# Chain on Lead



## eeo11horse (Jun 22, 2012)

I'm showing my two year old in halter tomorrow and this is the first time that I've used a nice leather halter with silver and a lead with a chain. I've read that you're supposed to thread the chain through the left ring under the chin through the right and then up the cheek piece if the chain is long. Is this correct?


----------



## CLaPorte432 (Jan 3, 2012)

You can go through the L, under the chin, through the R and up to the R cheek.

Or you can go through the L, over the chin, through the R and up to the R cheek.

Over or under the nose, just depends on your preference. There should only be around 2 inches of chain left on the lead sticking out of the L ring. It keeps the look clean and organized.


----------



## eeo11horse (Jun 22, 2012)

Good I'm doing it right then  thanks


----------



## paintedpastures (Jun 21, 2011)

Just a word of caution...One should accustom the horse to leading with a chain,the ring is not the place to try it out for first time:-(.


----------



## eeo11horse (Jun 22, 2012)

paintedpastures said:


> Just a word of caution...One should accustom the horse to leading with a chain,the ring is not the place to try it out for first time:-(.

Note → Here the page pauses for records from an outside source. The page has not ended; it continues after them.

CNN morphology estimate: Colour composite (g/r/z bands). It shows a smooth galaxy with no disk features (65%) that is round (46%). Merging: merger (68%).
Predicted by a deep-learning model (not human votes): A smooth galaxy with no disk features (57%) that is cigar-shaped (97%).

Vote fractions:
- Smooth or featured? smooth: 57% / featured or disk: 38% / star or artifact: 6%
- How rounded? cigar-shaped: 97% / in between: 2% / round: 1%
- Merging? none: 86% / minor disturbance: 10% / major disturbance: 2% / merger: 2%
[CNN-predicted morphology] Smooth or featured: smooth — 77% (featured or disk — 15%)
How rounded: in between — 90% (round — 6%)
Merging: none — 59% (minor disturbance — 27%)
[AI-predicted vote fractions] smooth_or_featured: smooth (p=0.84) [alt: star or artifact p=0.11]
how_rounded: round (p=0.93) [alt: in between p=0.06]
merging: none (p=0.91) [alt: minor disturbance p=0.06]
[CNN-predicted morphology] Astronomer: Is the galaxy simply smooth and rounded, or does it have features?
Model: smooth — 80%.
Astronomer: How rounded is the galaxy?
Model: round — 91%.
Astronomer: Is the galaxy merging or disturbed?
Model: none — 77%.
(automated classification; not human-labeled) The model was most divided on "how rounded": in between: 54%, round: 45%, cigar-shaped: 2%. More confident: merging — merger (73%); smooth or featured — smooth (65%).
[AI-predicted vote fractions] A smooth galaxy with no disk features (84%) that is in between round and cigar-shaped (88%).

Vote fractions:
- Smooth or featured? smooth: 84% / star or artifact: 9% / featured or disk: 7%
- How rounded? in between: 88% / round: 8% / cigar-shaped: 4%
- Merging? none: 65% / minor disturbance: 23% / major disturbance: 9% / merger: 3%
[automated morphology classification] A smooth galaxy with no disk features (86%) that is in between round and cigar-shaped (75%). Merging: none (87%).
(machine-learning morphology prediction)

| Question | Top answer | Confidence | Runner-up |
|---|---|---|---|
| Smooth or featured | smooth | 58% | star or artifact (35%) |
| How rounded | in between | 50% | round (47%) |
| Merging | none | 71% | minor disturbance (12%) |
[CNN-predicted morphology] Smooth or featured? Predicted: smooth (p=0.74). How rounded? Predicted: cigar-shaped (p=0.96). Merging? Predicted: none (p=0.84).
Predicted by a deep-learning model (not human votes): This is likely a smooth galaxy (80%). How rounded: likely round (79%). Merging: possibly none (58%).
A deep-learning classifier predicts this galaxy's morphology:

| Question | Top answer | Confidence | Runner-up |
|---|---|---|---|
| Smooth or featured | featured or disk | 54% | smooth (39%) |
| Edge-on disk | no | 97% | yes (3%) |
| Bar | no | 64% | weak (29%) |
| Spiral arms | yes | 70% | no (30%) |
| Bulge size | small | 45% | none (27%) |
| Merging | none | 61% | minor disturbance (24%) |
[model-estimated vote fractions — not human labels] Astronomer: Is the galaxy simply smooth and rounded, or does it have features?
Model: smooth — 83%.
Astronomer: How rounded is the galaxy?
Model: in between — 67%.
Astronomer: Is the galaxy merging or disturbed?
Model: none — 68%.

yeah I just took him to get used to the show experience this time. I'm going to practice at home with the chain before we go again


----------



## GotaDunQH (Feb 13, 2011)

NEVER use the chain over the nose in halter or showmanship. It always goes UNDER the chin. How did you do at the show?


----------



## eeo11horse (Jun 22, 2012)

GotaDunQH said:


> NEVER use the chain over the nose in halter or showmanship. It always goes UNDER the chin. How did you do at the show?


I decided not to show him but still took him and lunged him in the arena and showed him around to get used to everything


----------



## GotaDunQH (Feb 13, 2011)

^ good....that's the best thing you can do to give him "miles".


----------



## eeo11horse (Jun 22, 2012)

GotaDunQH said:


> ^ good....that's the best thing you can do to give him "miles".


Yeah, that was the first time he had ever gone anywhere and I decided to show him only if he was super good, but he needed more time to get used to all the different horses


----------